И Степан с ворчанием ушел.

Но как бы то ни было, затеянное дело приближалось к благополучному окончанию.

Уладилось и другое дело, за которым, главным образом, и приехал Борис Сергеевич в Москву - исполнил он завет брата, отыскал нового племянника. Он ознакомился с этим племянником, признал в нем хорошего человека, открыл ему свое сердце, готов был оказать ему всяческую помощь. Но и тут помощи пока никакой, очевидно, не требовалось: Михаил Иванович в нем не нуждался, и он ясно видел это. Да и Капитолина Ивановна провожала его из Москвы такими словами:

- Ну, что же, государь мой, добились вы своего, так рады, что ли? Может, вы и рады, только взгляните-ка на Мишеньку - просто не узнать его за это время - хмурый, осунулся. А уж со стариками его что делается - смотреть тошно!.. Еще спасибо вам, что не заупрямились - туда не пожаловали… Поглядим, что дальше будет, думается так, что хорошего-то мало. Тихо жили люди, на жизнь не жаловались, а теперь вот из колеи выбиты, совсем выбиты!..
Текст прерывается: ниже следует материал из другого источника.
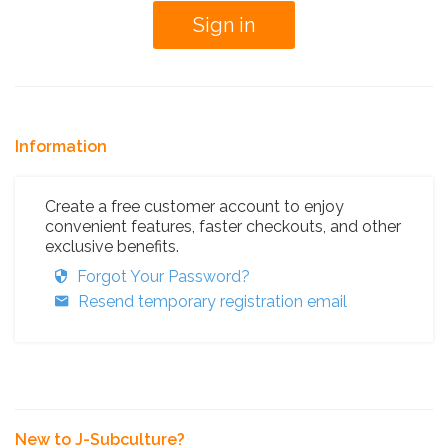
Information
Create a free customer account to enjoy
convenient features, faster checkouts, and other
exclusive benefits.
Forgot Your Password?
Resend temporary registration email
New to J-Subculture?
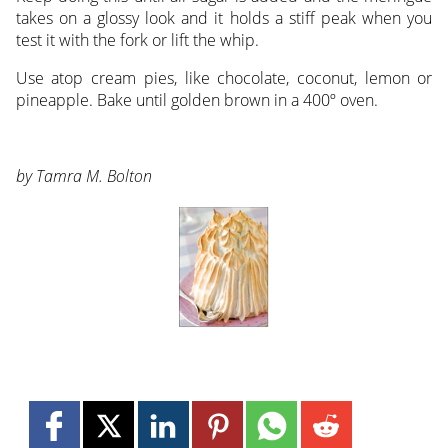
takes on a glossy look and it holds a stiff peak when you
test it with the fork or lift the whip.
Use atop cream pies, like chocolate, coconut, lemon or
pineapple. Bake until golden brown in a 400º oven.
by Tamra M. Bolton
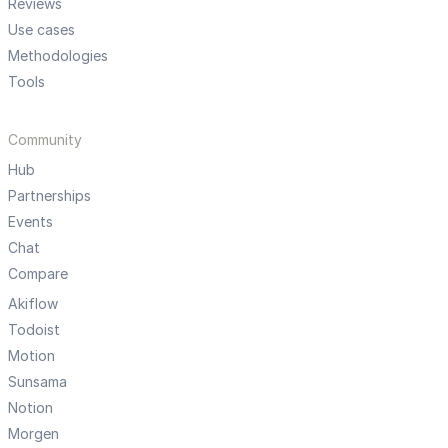
Reviews
Use cases
Methodologies
Tools
Community
Hub
Partnerships
Events
Chat
Compare
Akiflow
Todoist
Motion
Sunsama
Notion
Morgen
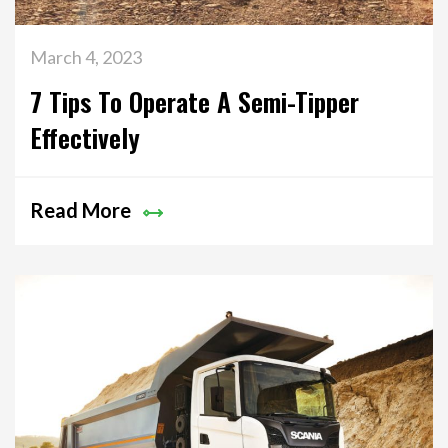
March 4, 2023
7 Tips To Operate A Semi-Tipper
Effectively
Read More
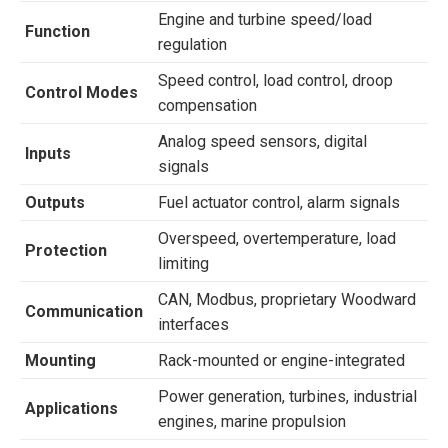
Engine and turbine speed/load
Function
regulation
Speed control, load control, droop
Control Modes
compensation
Analog speed sensors, digital
Inputs
signals
Outputs
Fuel actuator control, alarm signals
Overspeed, overtemperature, load
Protection
limiting
CAN, Modbus, proprietary Woodward
Communication
interfaces
Mounting
Rack-mounted or engine-integrated
Power generation, turbines, industrial
Applications
engines, marine propulsion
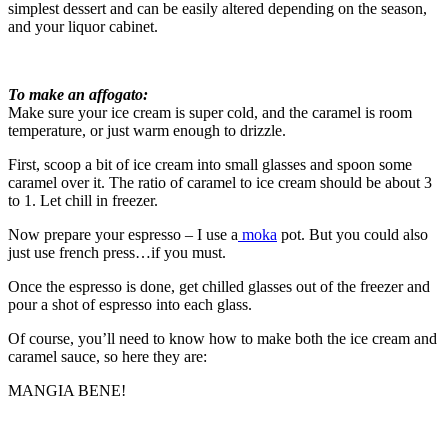
simplest dessert and can be easily altered depending on the season,
and your liquor cabinet.
To make an affogato:
Make sure your ice cream is super cold, and the caramel is room
temperature, or just warm enough to drizzle.
First, scoop a bit of ice cream into small glasses and spoon some
caramel over it. The ratio of caramel to ice cream should be about 3
to 1. Let chill in freezer.
Now prepare your espresso – I use a
moka
pot. But you could also
just use french press…if you must.
Once the espresso is done, get chilled glasses out of the freezer and
pour a shot of espresso into each glass.
Of course, you’ll need to know how to make both the ice cream and
caramel sauce, so here they are:
MANGIA BENE!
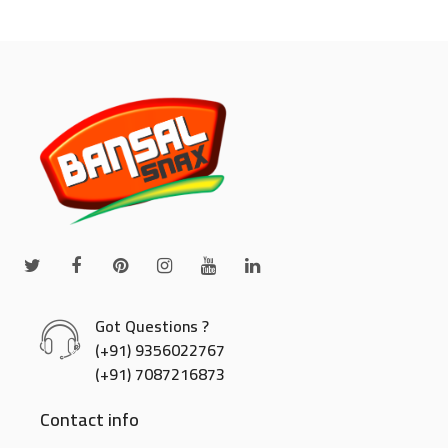
Got Questions ?
(+91) 9356022767
(+91) 7087216873
Contact info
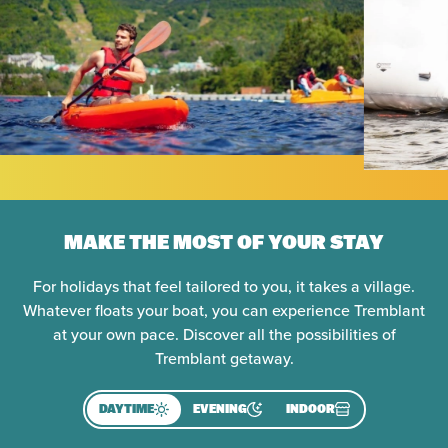
MAKE THE MOST OF YOUR STAY
For holidays that feel tailored to you, it takes a village.
Whatever floats your boat, you can experience Tremblant
at your own pace. Discover all the possibilities of
Tremblant getaway.
DAYTIME
EVENING
INDOOR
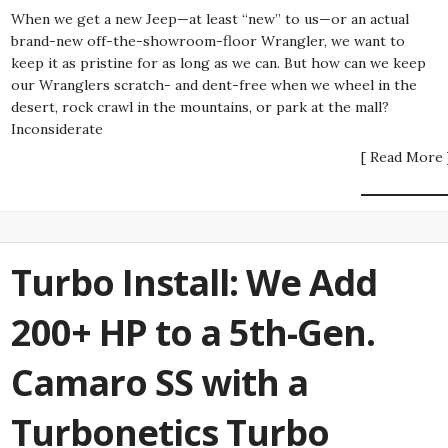
When we get a new Jeep—at least “new” to us—or an actual
brand-new off-the-showroom-floor Wrangler, we want to
keep it as pristine for as long as we can. But how can we keep
our Wranglers scratch- and dent-free when we wheel in the
desert, rock crawl in the mountains, or park at the mall?
Inconsiderate
[ Read More 
Turbo Install: We Add
200+ HP to a 5th-Gen.
Camaro SS with a
Turbonetics Turbo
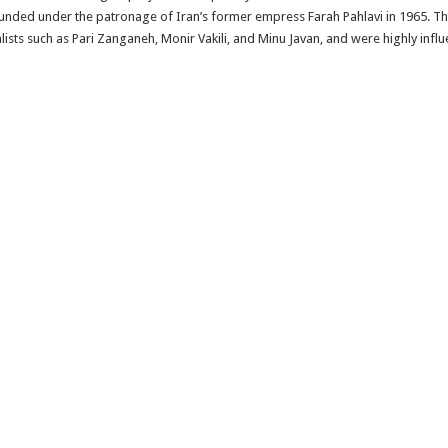
founded under the patronage of Iran’s former empress Farah Pahlavi in 1965. Th
sts such as Pari Zanganeh, Monir Vakili, and Minu Javan, and were highly influ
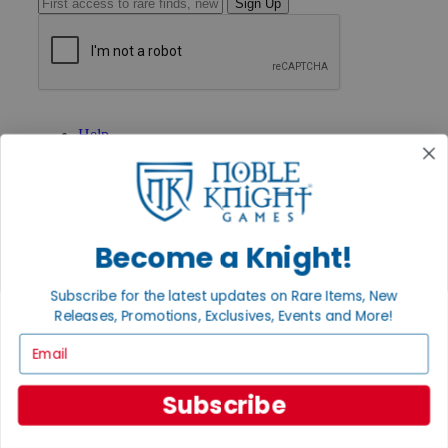
Sign Up
GET HELP
Help
Contact
Ordering
Payment
International
Privacy Settings
Become a Knight!
Privacy Policy
INFORMATION
Subscribe for the latest updates on Rare Items, New
About Noble Knight®
Releases, Promotions, Exclusives, Events and More!
Policies & FAQs
Email
Return Policy
Shipping Calculator
Satisfaction Guarantee
Subscribe
Grading System
Accessibility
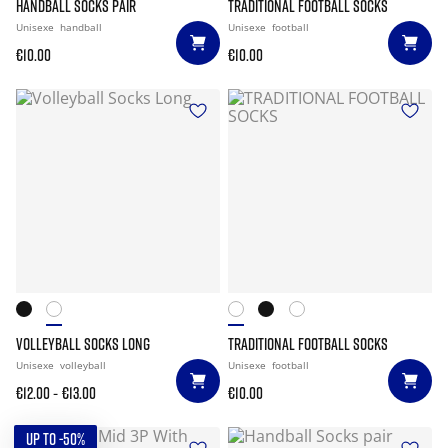
HANDBALL SOCKS PAIR
TRADITIONAL FOOTBALL SOCKS
Unisexe
handball
Unisexe
football
€10.00
€10.00
VOLLEYBALL SOCKS LONG
TRADITIONAL FOOTBALL SOCKS
Unisexe
volleyball
Unisexe
football
-
€12.00
€13.00
€10.00
UP TO -50%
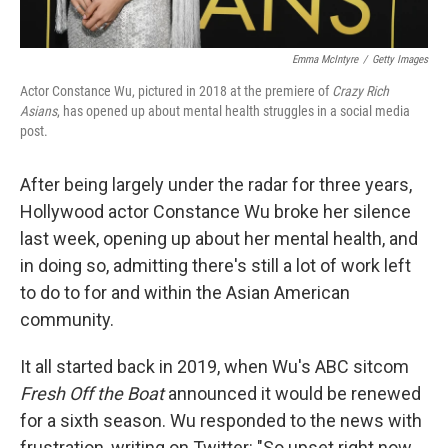
Emma McIntyre
/
Getty Images
Actor Constance Wu, pictured in 2018 at the premiere of
Crazy Rich
Asians
, has opened up about mental health struggles in a social media
post.
After being largely under the radar for three years,
Hollywood actor Constance Wu broke her silence
last week, opening up about her mental health, and
in doing so, admitting there's still a lot of work left
to do to for and within the Asian American
community.
It all started back in 2019, when Wu's ABC sitcom
Fresh Off the Boat
announced it would be renewed
for a sixth season. Wu responded to the news with
frustration, writing on Twitter: "So upset right now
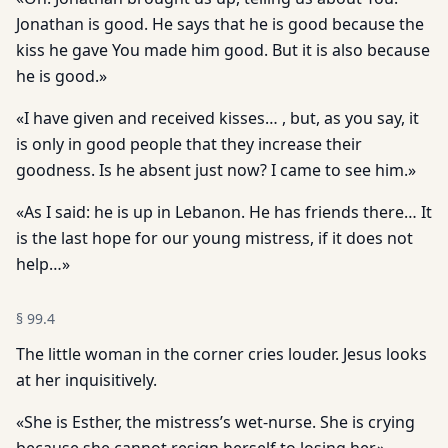
Jonathan is good. He says that he is good because the
kiss he gave You made him good. But it is also because
he is good.»
«I have given and received kisses… , but, as you say, it
is only in good people that they increase their
goodness. Is he absent just now? I came to see him.»
«As I said: he is up in Lebanon. He has friends there… It
is the last hope for our young mistress, if it does not
help…»
§
99.4
The little woman in the corner cries louder. Jesus looks
at her inquisitively.
«She is Esther, the mistress’s wet-nurse. She is crying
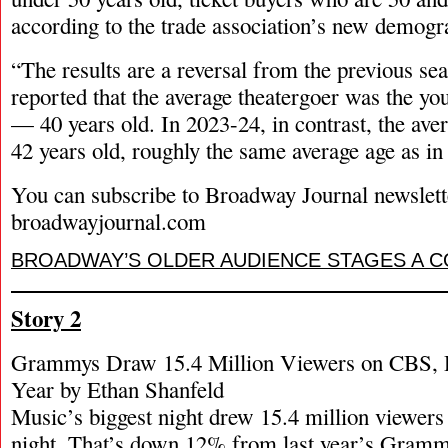
according to the trade association’s new demogr
“The results are a reversal from the previous s
reported that the average theatergoer was the yo
— 40 years old. In 2023-24, in contrast, the ave
42 years old, roughly the same average age as in
You can subscribe to Broadway Journal newslett
broadwayjournal.com
BROADWAY’S OLDER AUDIENCE STAGES A 
Story 2
Grammys Draw 15.4 Million Viewers on CBS,
Year by Ethan Shanfeld
Music’s biggest night drew 15.4 million viewe
night. That’s down 12% from last year’s Gramm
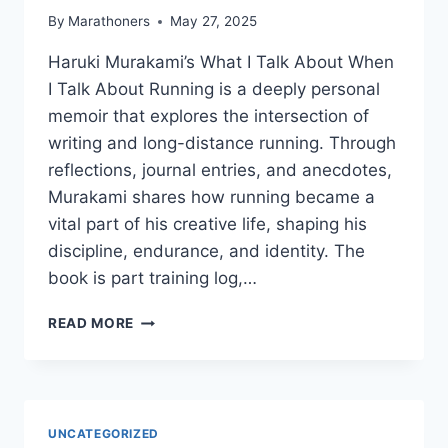
By
Marathoners
May 27, 2025
Haruki Murakami’s What I Talk About When
I Talk About Running is a deeply personal
memoir that explores the intersection of
writing and long-distance running. Through
reflections, journal entries, and anecdotes,
Murakami shares how running became a
vital part of his creative life, shaping his
discipline, endurance, and identity. The
book is part training log,…
WHAT
READ MORE
I
TALK
ABOUT
WHEN
I
UNCATEGORIZED
TALK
Борис Сергеевич не мог не согласиться, что она, пожалуй, и права. И мог он только успокоить себя тем, что ведь не знал он, как найдет этого племянника, и думал найти его иначе. Он сваливал всю вину на Прыгунова, но от этого ему не становилось легче…

В Петербурге Борис Сергеевич не намерен был засиживаться. Он повидался кое с кем из влиятельных лиц, принявших его с холодной любезностью. Он узнал, что решение его отпустить на волю всех своих крестьян "очень понравилось", ему было даже передано "удовольствие".

Он не узнавал Петербурга и по некоторым сделанным наблюдениям убедился, что Николай был прав.